In ADKT 351, filed on December 16, 2004, the Nevada Supreme Court approved the recommendations of the Jury Improvement Commission. The recommendation listed the contents of the jury notebook to include: Photos of witnesses if the trial is of such a length that the photos would refresh juror recollection, pertinent evidentiary documents, and jury instructions.

Originally, jury notebooks were proposed primarily for lengthy or complex cases, but they can be used in any case under EDCR Rule 2.69. And in the Eighth Judicial District, EDCR Rule 2.69 also provides a mechanism for the trial judge at a final pretrial conference to discuss “the content of notebooks to be provided to the jury.” This is a topic that should be discussed between parties’ counsel at the meeting held pursuant to EDCR 2.67 when exhibits are being discussed.
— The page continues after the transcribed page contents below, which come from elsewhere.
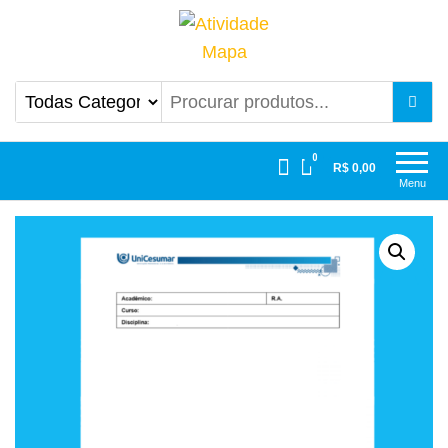
Atividade Mapa
Mapa UniCesumar
0
R$ 0,00
Menu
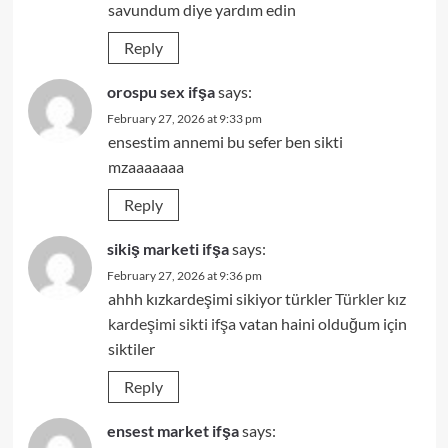
savundum diye yardım edin
Reply
orospu sex ifşa
says:
February 27, 2026 at 9:33 pm
ensestim annemi bu sefer ben sikti
mzaaaaaaa
Reply
sikiş marketi ifşa
says:
February 27, 2026 at 9:36 pm
ahhh kızkardeşimi sikiyor türkler
Türkler kız
kardeşimi sikti ifşa
vatan haini olduğum için
siktiler
Reply
ensest market ifşa
says:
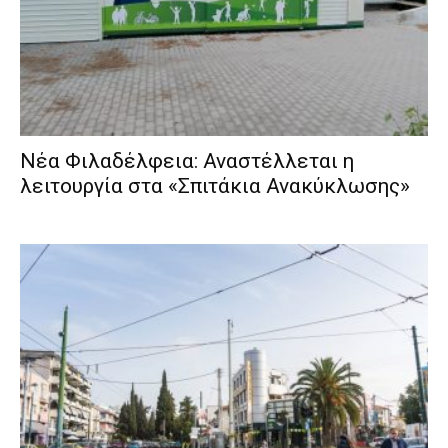
Νέα Φιλαδέλφεια: Αναστέλλεται η
λειτουργία στα «Σπιτάκια Ανακύκλωσης»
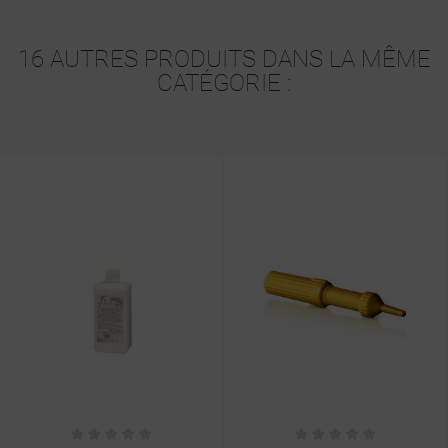
16 AUTRES PRODUITS DANS LA MÊME
CATÉGORIE :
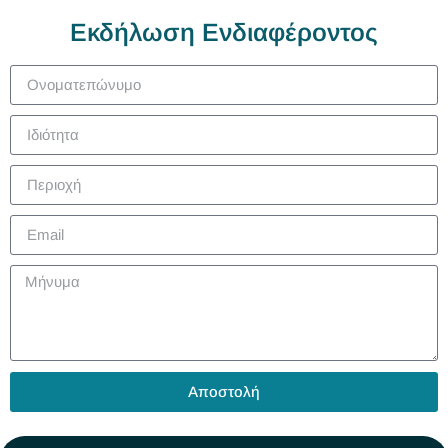
Εκδήλωση Ενδιαφέροντος
Αποστολή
Nevada’s purpose in using jury notebooks is to provide the jury with information in a manner that is easy to access and view during the trial. And research shows that proper use of juror notebooks aids jurors in their understanding of the evidence.

Hon. Elizabeth Gonzalez is the Presiding Judge of the Civil Division of the Eighth Judicial District Court handling primarily business and civil litigation. Summer extern Charles Gianelloni, a 2L at Boyd School of Law, provided research assistance to this article.